Monday, July 20, 2020

Monday Motivation - Stories Give Reality Form, or Do They?

 “Sometimes reality is too complex. Stories give it form.”
– Jean Luc Godard, film director, screen writer, film critic

I think one of the reasons we long for narrative is our desire to make sense of the world around us.

 Ironically, I scheduled a post with this quote before 2020 went into the current series of tough events: pandemic, murder hornets, locusts, unemployment, the murder of George Floyd, protests and marches, the Space X launch, UFOs, and huge comets coming close to the Earth. I almost just deleted it, and then I decided to reflect on it again.

I believe writing can help us find a narrative "through" line in the circumstances of our lives, whether we seek the narrative through line in fiction or non-fiction.

However, there are times when we just are on the roller coaster of life, clutching at our notebooks and our sanity and we aren't really sure what words to jot down.

How do we find the narrative "through" line, the "form" for this year? 

One day at a time. One word at a time.

In my journal, I have vent-filled accounts - entries in which I just vent all my emotional stuff. I can't say I've found the narrative through line for the whole year, but as I come to the end of those entries I start seeing a pattern to each of them. I start seeking the form for that moment, and I often find it.

I can't control the circumstances of 2020. I can't make decisions for how other people handle everything going on.

I can handle my own stuff. I can pray. I can write. I can seek out beauty. I can walk.

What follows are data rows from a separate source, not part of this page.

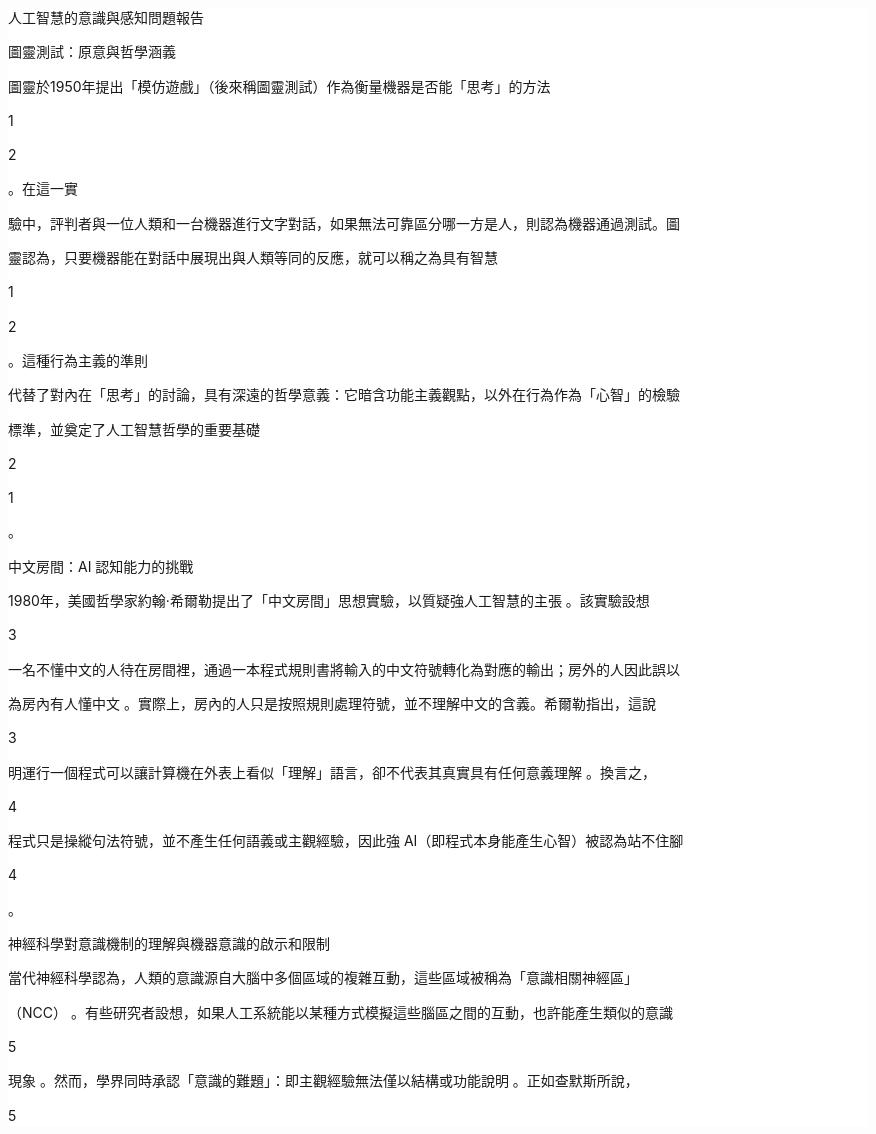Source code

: 人工智慧的意識與感知問題報告

圖靈測試：原意與哲學涵義

圖靈於1950年提出「模仿遊戲」（後來稱圖靈測試）作為衡量機器是否能「思考」的方法

1

2

。在這一實

驗中，評判者與一位人類和一台機器進行文字對話，如果無法可靠區分哪一方是人，則認為機器通過測試。圖

靈認為，只要機器能在對話中展現出與人類等同的反應，就可以稱之為具有智慧

1

2

。這種行為主義的準則

代替了對內在「思考」的討論，具有深遠的哲學意義：它暗含功能主義觀點，以外在行為作為「心智」的檢驗

標準，並奠定了人工智慧哲學的重要基礎

2

1

。

中文房間：AI 認知能力的挑戰

1980年，美國哲學家約翰·希爾勒提出了「中文房間」思想實驗，以質疑強人工智慧的主張 。該實驗設想

3

一名不懂中文的人待在房間裡，通過一本程式規則書將輸入的中文符號轉化為對應的輸出；房外的人因此誤以

為房內有人懂中文 。實際上，房內的人只是按照規則處理符號，並不理解中文的含義。希爾勒指出，這說

3

明運行一個程式可以讓計算機在外表上看似「理解」語言，卻不代表其真實具有任何意義理解 。換言之，

4

程式只是操縱句法符號，並不產生任何語義或主觀經驗，因此強   AI（即程式本身能產生心智）被認為站不住腳

4

。

神經科學對意識機制的理解與機器意識的啟示和限制

當代神經科學認為，人類的意識源自大腦中多個區域的複雜互動，這些區域被稱為「意識相關神經區」

（NCC） 。有些研究者設想，如果人工系統能以某種方式模擬這些腦區之間的互動，也許能產生類似的意識

5

現象 。然而，學界同時承認「意識的難題」：即主觀經驗無法僅以結構或功能說明 。正如查默斯所說，

5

It feels like a "clinging to the end of the rope" kind of form, but that's okay.

It's a cliff-hanger year.

Maybe in 2021, I'll be able to write something meaningful about life during 2020.

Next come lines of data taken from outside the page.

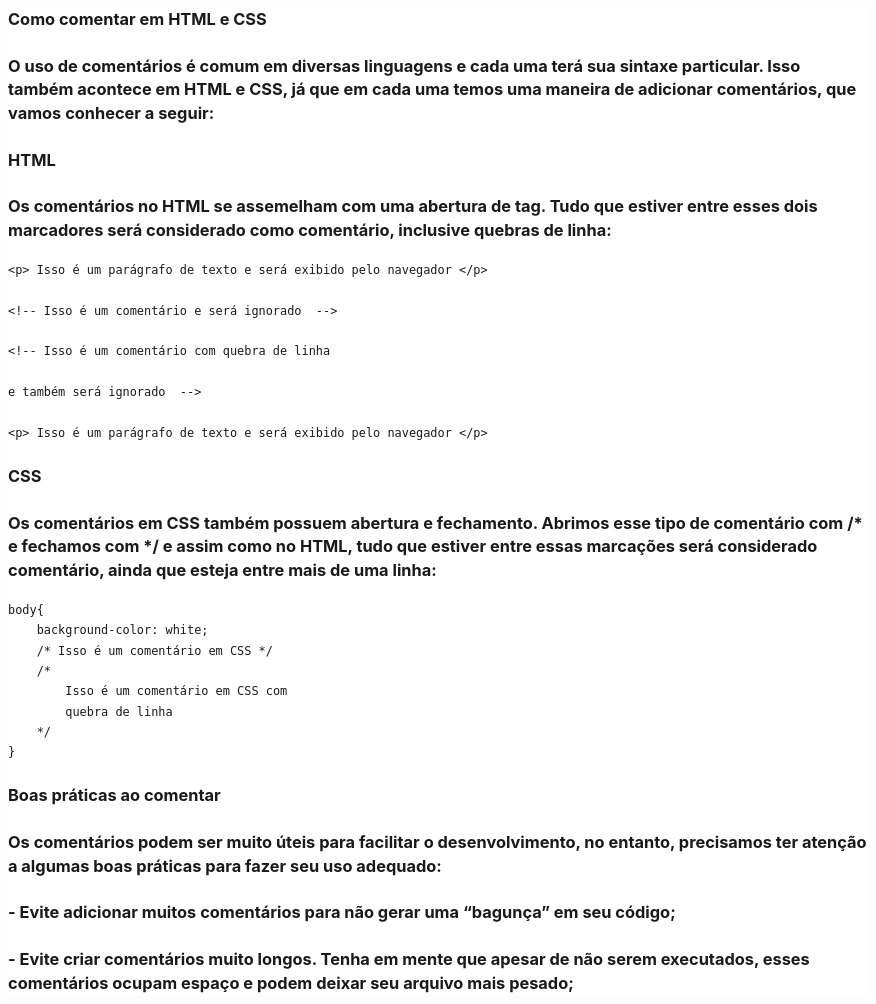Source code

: ### **Como comentar em HTML e CSS**

### O uso de comentários é comum em diversas linguagens e cada uma terá sua sintaxe particular. Isso também acontece em HTML e CSS, já que em cada uma temos uma maneira de adicionar comentários, que vamos conhecer a seguir:

### **HTML**

### Os comentários no HTML se assemelham com uma abertura de tag. Tudo que estiver entre esses dois marcadores será considerado como comentário, inclusive quebras de linha:

	<p> Isso é um parágrafo de texto e será exibido pelo navegador </p>
	
	<!-- Isso é um comentário e será ignorado  -->
	
	<!-- Isso é um comentário com quebra de linha
	
	e também será ignorado  -->
	
	<p> Isso é um parágrafo de texto e será exibido pelo navegador </p>

### **CSS**

### Os comentários em CSS também possuem abertura e fechamento. Abrimos esse tipo de comentário com /* e fechamos com */ e assim como no HTML, tudo que estiver entre essas marcações será considerado comentário, ainda que esteja entre mais de uma linha:

	body{
	    background-color: white; 
	    /* Isso é um comentário em CSS */
	    /* 
	        Isso é um comentário em CSS com
	        quebra de linha
	    */
	}

### **Boas práticas ao comentar**

### Os comentários podem ser muito úteis para facilitar o desenvolvimento, no entanto, precisamos ter atenção a algumas boas práticas para fazer seu uso adequado:

### - Evite adicionar muitos comentários para não gerar uma “bagunça” em seu código;

### - Evite criar comentários muito longos. Tenha em mente que apesar de não serem executados, esses comentários ocupam espaço e podem deixar seu arquivo mais pesado;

For now, my writing has been short, speculative, but sometimes contemporary issue based, and sometimes just silly. It depends on the day.

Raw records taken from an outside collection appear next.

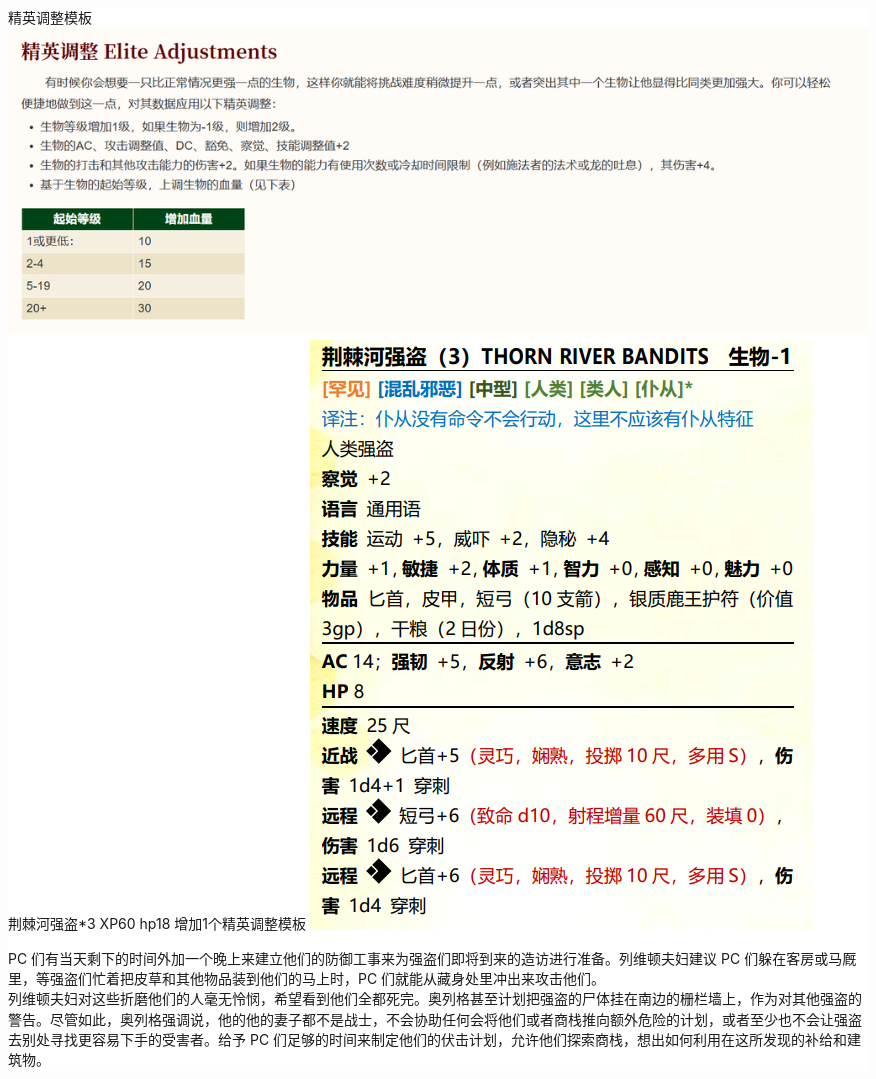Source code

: 精英调整模板 ![alt text](image-1.png)
荆棘河强盗\*3 XP60 hp18 增加1个精英调整模板
![alt text](image-13.png)


PC 们有当天剩下的时间外加一个晚上来建立他们的防御工事来为强盗们即将到来的造访进行准备。列维顿夫妇建议 PC 们躲在客房或马厩里，等强盗们忙着把皮草和其他物品装到他们的马上时，PC 们就能从藏身处里冲出来攻击他们。  
列维顿夫妇对这些折磨他们的人毫无怜悯，希望看到他们全都死完。奥列格甚至计划把强盗的尸体挂在南边的栅栏墙上，作为对其他强盗的警告。尽管如此，奥列格强调说，他的他的妻子都不是战士，不会协助任何会将他们或者商栈推向额外危险的计划，或者至少也不会让强盗去别处寻找更容易下手的受害者。给予 PC 们足够的时间来制定他们的伏击计划，允许他们探索商栈，想出如何利用在这所发现的补给和建筑物。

And my journal?  I may burn the thing after this year, but I need to vent the garbage out somewhere, and not on my family's heads.

Are you finding a narrative through line for 2020? 
Have you found a form to deal with the complexity of it all?







5 comments:

Natalie Aguirre said...

Funny how you thought of that quote before the pandemic. I'm taking it one day at a time too. Since I finished my agent spotlight updates, I have been working on my manuscript regularly. I don't pressure myself to write every day but regularly is helping get through this all. I also enjoy the few people I feel safe seeing, books, my dog, walks, and my garden.

Nick Wilford said...

Excellent post, all we can do is control what's in our grasp. Weirdly, the trilogy I already wrote before deals with a disease and a vaccine. I need to edit the last part, but it seems difficult at the moment, so I'm writing something totally different.

Tyrean Martinson said...

Natalie - the world is just wild, and things I thought of six months ago are either oddly fitting or just strange right now.
Best wishes for your spotlights, writing, and all the things you enjoy!

Nick - So true. I understand what you mean about that trilogy. I just uncovered a short story I wrote a few years ago about a post-apocalyptic world and I mentioned stuff in there that's happening now. It was kind of disturbing, not in any highly prophetic way, but in the stuff I got right and wrong in the way people behave in bad circumstances. I may revise that story someday, but not now. I would rather write nearly anything else.



Lisa Southard said...

Definitely just bumping along! One day at a time and making time to soothe the road-burn.

Tyrean Martinson said...

Yes, it's the only way to survive 2020.